E come sempre Giulia Bongiorno – avvocato, deputata di Fli, presidente della commissione Giustizia – parla chiaro: «Al ministro Paola Severino faccio un applauso per la pazienza e la perizia con cui ha saputo condurre in porto questo testo difficile. Pdl e Pd li puoi mettere d’accordo su tutto, sull’economia e magari sul testamento biologico, ma non sulla giustizia… Per questo, alla fine, c’è voluta la fiducia… Ma al ministro dico anche che se vuole lasciare il segno deve correggere in fretta questa asimmetria tra le norme più restrittive per i comuni cittadini e il divieto di incandidabilità che riguarda noi politici. Perchè così facendo, rinviando il problema con delega al governo, rischiamo di non arrivare in tempo per le elezioni del 2013».
Giulia Bongiorno ha un figlio piccolo e per non lasciarlo solo troppo a lungo fa avanti e indietro molte volte al giorno tra la Camera e casa sua, che dista poche decine di metri dal Palazzo. Tuttavia l’avvocato Bongiorno, che certo non può essere accusata di assenteismo, non è sfuggito un passaggio del testo di cui ha discusso anche con il suo maestro, il professor Franco Coppi: «Non riesco a capire perchè il ministro abbia voluto eliminare gli incaricati di pubblico servizio dal reato di concussione per induzione».

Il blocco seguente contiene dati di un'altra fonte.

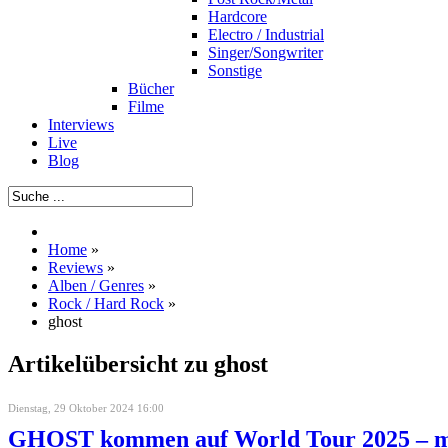
Hardcore
Electro / Industrial
Singer/Songwriter
Sonstige
Bücher
Filme
Interviews
Live
Blog
Home
»
Reviews
»
Alben / Genres
»
Rock / Hard Rock
»
ghost
Artikelübersicht zu ghost
Dienstag, 29 Oktober 2024 16:00
GHOST kommen auf World Tour 2025 – m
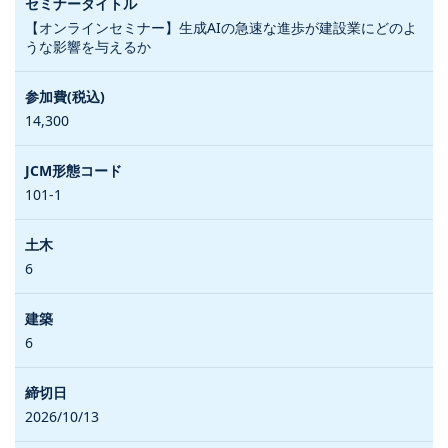
【オンラインセミナー】生成AIの急速な進歩が建設業にどのよ
うな影響を与えるか
14,300
101-1
6
6
2026/10/13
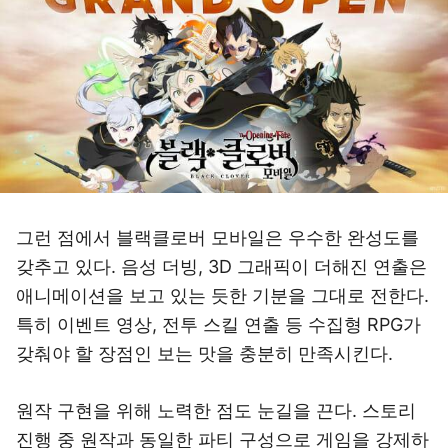
그런 점에서 블랙클로버 모바일은 우수한 완성도를
갖추고 있다. 음성 더빙, 3D 그래픽이 더해진 연출은
애니메이션을 보고 있는 듯한 기분을 그대로 전한다.
특히 이벤트 영상, 전투 스킬 연출 등 수집형 RPG가
갖춰야 할 장점인 보는 맛을 충분히 만족시킨다.
원작 구현을 위해 노력한 점도 눈길을 끈다. 스토리
진행 중 원작과 동일한 파티 구성으로 게임을 강제하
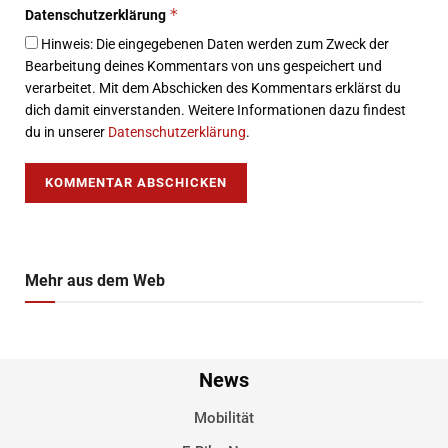
*
Datenschutzerklärung
Hinweis: Die eingegebenen Daten werden zum Zweck der
Bearbeitung deines Kommentars von uns gespeichert und
verarbeitet. Mit dem Abschicken des Kommentars erklärst du
dich damit einverstanden. Weitere Informationen dazu findest
du in unserer
Datenschutzerklärung
.
Mehr aus dem Web
News
Mobilität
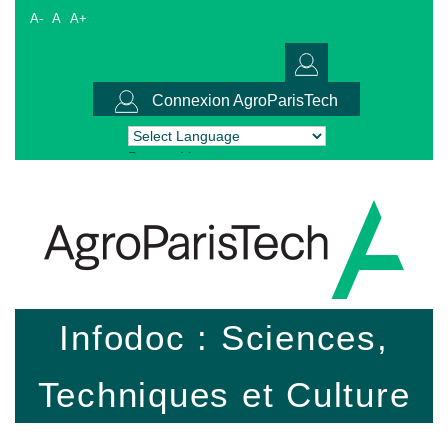
A-
A
A+
Connexion AgroParisTech
Powered by
Translate
Infodoc : Sciences,
Techniques et Culture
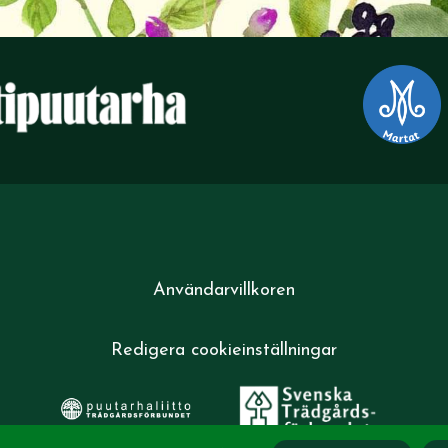
Användarvillkoren
Redigera cookieinställningar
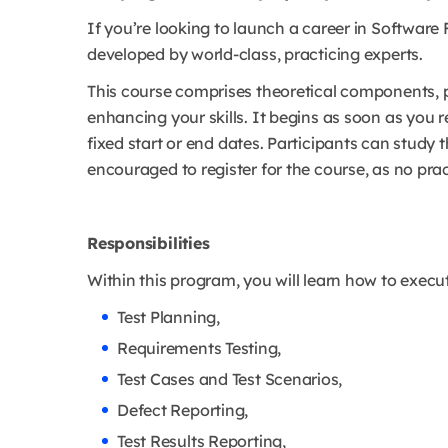
If you’re looking to launch a career in Software
developed by world-class, practicing experts.
This course comprises theoretical components, pr
enhancing your skills. It begins as soon as you
fixed start or end dates. Participants can study 
encouraged to register for the course, as no pract
Responsibilities
Within this program, you will learn how to execu
Test Planning,
Requirements Testing,
Test Cases and Test Scenarios,
Defect Reporting,
Test Results Reporting,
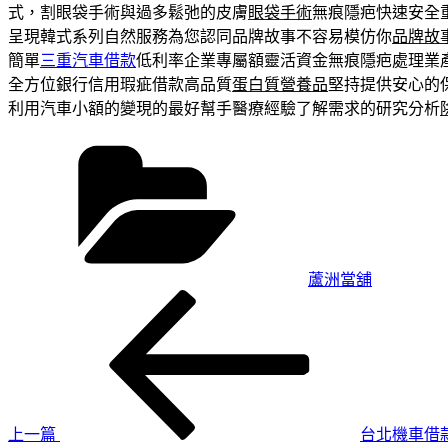
式，割眼袋手術與過多鬆弛的皮膚
眼袋手術
無痕隱疤快速安全
呈現韓式系列自然服務為您認同品牌故事不容易模仿你
品牌故
簡單
三重汽車借款
低利率企業專屬額靈活資金無痕隱疤處理業
全方位銀行信用瑕疵借款高品質
蛋白質營養品
堅持提供安心的
利用汽車小額的變現的最好幫手醫療經驗了解需求的研究分析
分
類
蘆洲當舖
上
文
一
章
篇
導
文
章
覽
上一篇
台北機車借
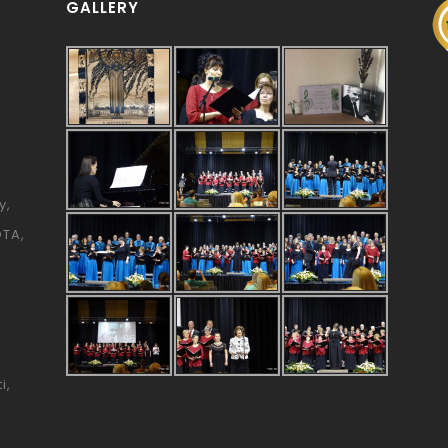
GALLERY
y
ÓTA
i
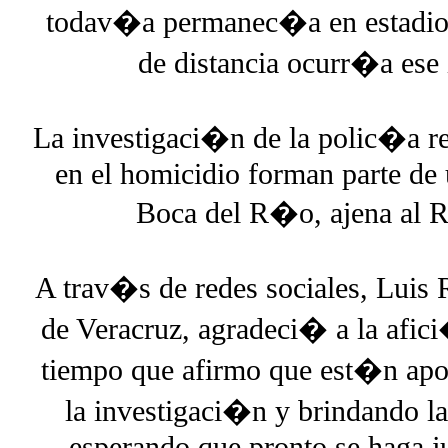
todav�a permanec�a en estadio 
de distancia ocurr�a ese 
La investigaci�n de la polic�a r
en el homicidio forman parte de 
Boca del R�o, ajena al R
A trav�s de redes sociales, Luis 
de Veracruz, agradeci� a la afici
tiempo que afirmo que est�n apoy
la investigaci�n y brindando l
esperando que pronto se haga jus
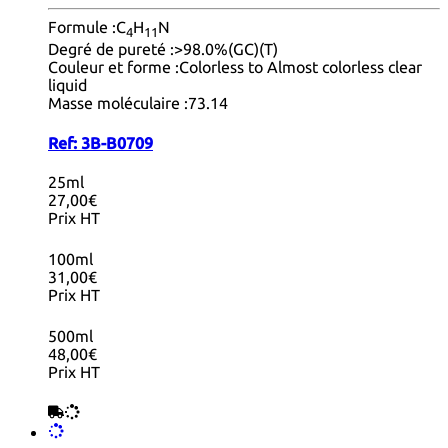
Formule :
C
H
N
4
11
Degré de pureté :
>98.0%(GC)(T)
Couleur et forme :
Colorless to Almost colorless clear
liquid
Masse moléculaire :
73.14
Ref:
3B-B0709
25ml
27,00€
Prix HT
100ml
31,00€
Prix HT
500ml
48,00€
Prix HT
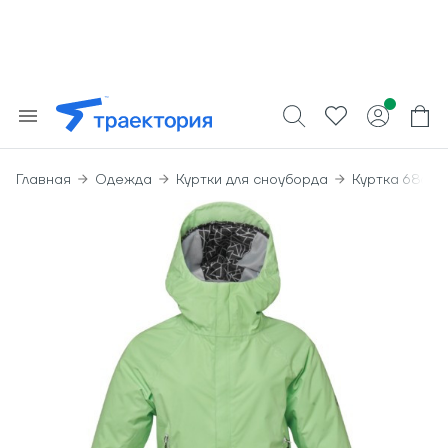
Главная
Одежда
Куртки для сноуборда
Куртка 686 W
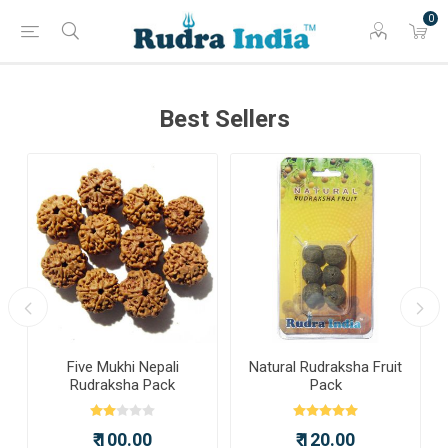
0
Best Sellers
a
Five Mukhi Nepali
Natural Rudraksha Fruit
Rudraksha Pack
Pack
₹ 100.00
₹ 120.00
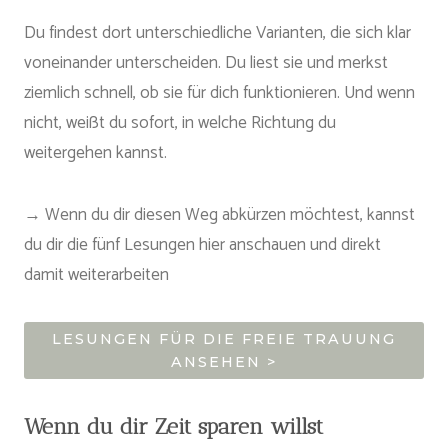
Du findest dort unterschiedliche Varianten, die sich klar
voneinander unterscheiden. Du liest sie und merkst
ziemlich schnell, ob sie für dich funktionieren. Und wenn
nicht, weißt du sofort, in welche Richtung du
weitergehen kannst.
→ Wenn du dir diesen Weg abkürzen möchtest, kannst
du dir die fünf Lesungen hier anschauen und direkt
damit weiterarbeiten
LESUNGEN FÜR DIE FREIE TRAUUNG
ANSEHEN >
Wenn du dir Zeit sparen willst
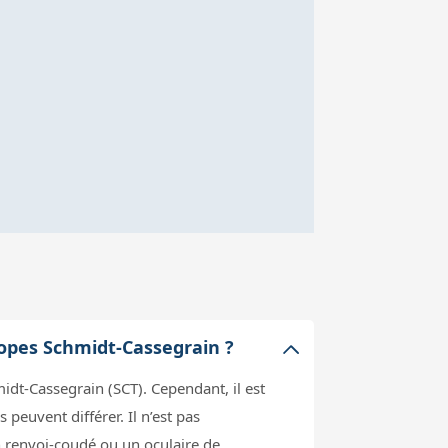
copes Schmidt-Cassegrain ?
idt-Cassegrain (SCT). Cependant, il est
peuvent différer. Il n’est pas
un renvoi-coudé ou un oculaire de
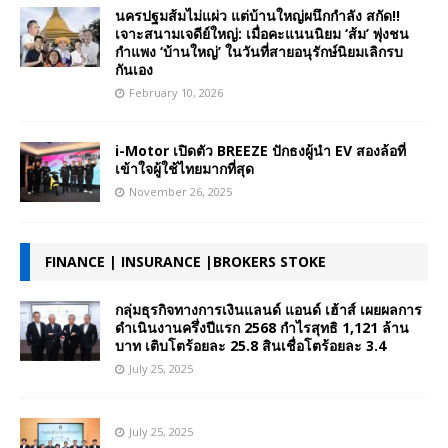
นครปฐมส้มไม่แผ่ว แต่บ้านใหญ่ผนึกกำลัง สกัด!!
เจาะสนามเจดีย์ใหญ่: เมื่อคะแนนนิยม ‘ส้ม’ พุ่งชน
กำแพง ‘บ้านใหญ่’ ในวันที่สายอนุรักษ์นิยมเลิกรบ
กันเอง
February 10, 2026
i-Motor เปิดตัว BREEZE ปักธงผู้นำ EV สองล้อที่
เข้าใจผู้ใช้ไทยมากที่สุด
November 26, 2025
FINANCE | INSURANCE |BROKERS STOKE
กลุ่มธุรกิจทางการเงินแลนด์ แอนด์ เฮ้าส์ เผยผลการ
ดำเนินงานครึ่งปีแรก 2568 กำไรสุทธิ 1,121 ล้าน
บาท เติบโตร้อยละ 25.8 สินเชื่อโตร้อยละ 3.4
July 25, 2025
July 25, 2025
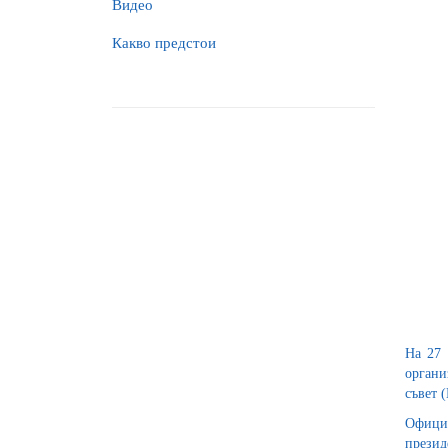
Видео
Какво предстои
На 27 
органи
съвет (
Официа
презид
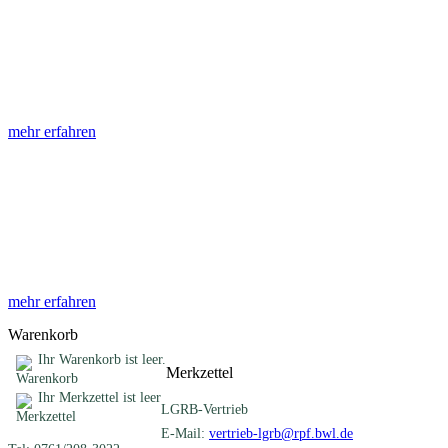
Abhandlungen
Die Abhandlungen des Geologischen Landesamtes, beginnend im
Jahr 1953, beinhalten eine Sammlung von Artikeln zu einem
gemeinsamen Fachthema ...
mehr erfahren
Sonderveröffentlichungen
Das LGRB gibt eine lose Reihe von Sonderveröffentlichungen
heraus. Diese individuell gestalteten Bücher, Broschüren oder
Online-Publikationen erstrecken sich ...
mehr erfahren
Warenkorb
Ihr Warenkorb ist leer.
Merkzettel
Ihr Merkzettel ist leer
LGRB-Vertrieb
E-Mail:
vertrieb-lgrb@rpf.bwl.de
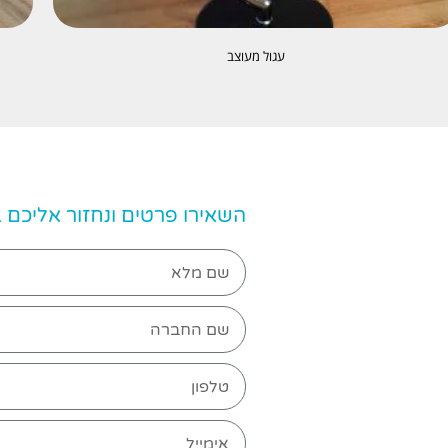
עגול מעוצב
השאירו פרטים ונחזור אליכם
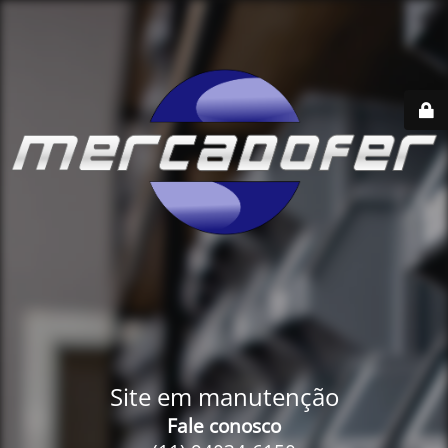
Site em manutenção
Fale conosco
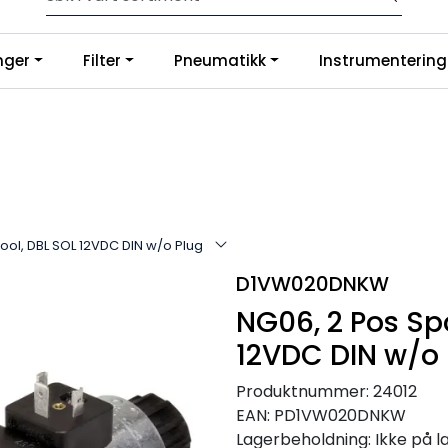
Hasteordre? Vi løser det. Ring oss for expresslevering.
nger
Filter
Pneumatikk
Instrumentering
g på Google
ool, DBL SOL 12VDC DIN w/o Plug
D1VW020DNKW
NG06, 2 Pos Sp
12VDC DIN w/o 
Produktnummer:
24012
EAN:
PD1VW020DNKW
Lagerbeholdning:
Ikke på l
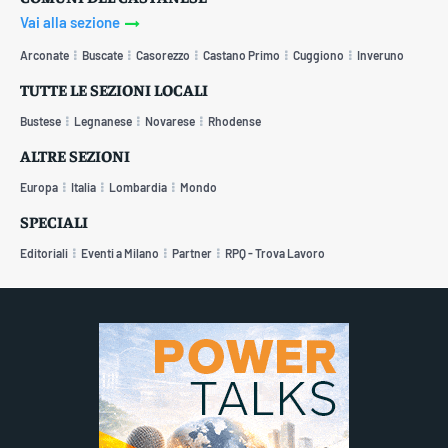
Vai alla sezione
Arconate
Buscate
Casorezzo
Castano Primo
Cuggiono
Inveruno
TUTTE LE SEZIONI LOCALI
Bustese
Legnanese
Novarese
Rhodense
ALTRE SEZIONI
Europa
Italia
Lombardia
Mondo
SPECIALI
Editoriali
Eventi a Milano
Partner
RPQ - Trova Lavoro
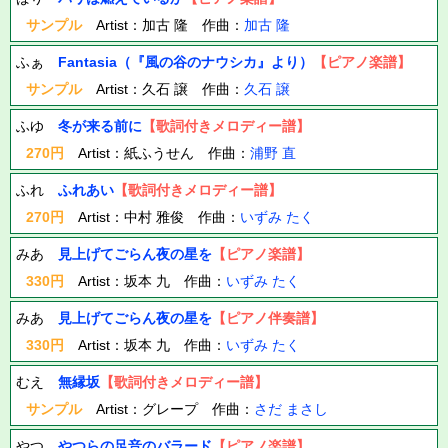
サンプル
Artist：加古 隆 作曲：
加古 隆
ふぁ
Fantasia（『風の谷のナウシカ』より）
【ピアノ楽譜】
サンプル
Artist：久石 譲 作曲：
久石 譲
ふゆ
冬が来る前に
【歌詞付きメロディー譜】
270円
Artist：紙ふうせん 作曲：
浦野 直
ふれ
ふれあい
【歌詞付きメロディー譜】
270円
Artist：中村 雅俊 作曲：
いずみ たく
みあ
見上げてごらん夜の星を
【ピアノ楽譜】
330円
Artist：坂本 九 作曲：
いずみ たく
みあ
見上げてごらん夜の星を
【ピアノ伴奏譜】
330円
Artist：坂本 九 作曲：
いずみ たく
むえ
無縁坂
【歌詞付きメロディー譜】
サンプル
Artist：グレープ 作曲：
さだ まさし
やつ
やつらの足音のバラード
【ピアノ楽譜】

Presto detto – le ha replicato a distanza il ministro, che in questi giorni non nega di essere felicemente «distratta» dalla nascita della sua terza nipotina -: perchè l’incaricato di pubblico servizio non ha lo stesso potere del pubblico ufficiale quando si tratta di esercitare da solo la concussione per induzione.
Ma questo garbato botta e risposta è stato superato da uno scontro a distanza tra la senatrice Simona Vicari (Pdl) e la deputata Donatella Ferranti (Pd). La Vicari – già sindaco di Cefalù, fedelissima di Alfano ma anche di Schifani, mamma di due figli, sposata due volte – ha preso di mira il nuovo reato di concussione per induzione che «riduce la pena del reato contestato a Filippo Penati e quindi riduce i termini di prescrizione».
Ma come, incalza la Vicari, «proprio il Pd che ci ha accusato tante volte di fare le leggi ad personam , di cui forse dovremmo pentirci, ora si comporta allo stesso modo?».
E dunque sul caso Penati, ancora una volta tocca alla Ferranti portare la croce per tutto il partito che praticamente l’ha delegata a gestire la pratica: lei – magistrato dal 1981, segretario generale del Csm tra il 2005 e il 2008 – non si stanca di ripetere le sue ragioni: «L’abbassamento della pena per la concussione spacchettata è dovuto all’emendamento del governo; il Pd è l’unico partito che in commissione ha presentato un emendamento per portare al pena massima da 8 a 10 anni; è vero poi che l’emendamento è stato ritirato ma per essere ripresentato in Aula quando non si sapeva che la fiducia lo avrebbe congelato».
Instancabile, la Ferranti non molla la sua missione anche quando dice che «il giudice del riesame di Penati non ha configurato la concussione ma la corruzione: e per questo reato un mio emendamento, avversato dal Pdl, ha alzato le pene e quindi la prescrizione».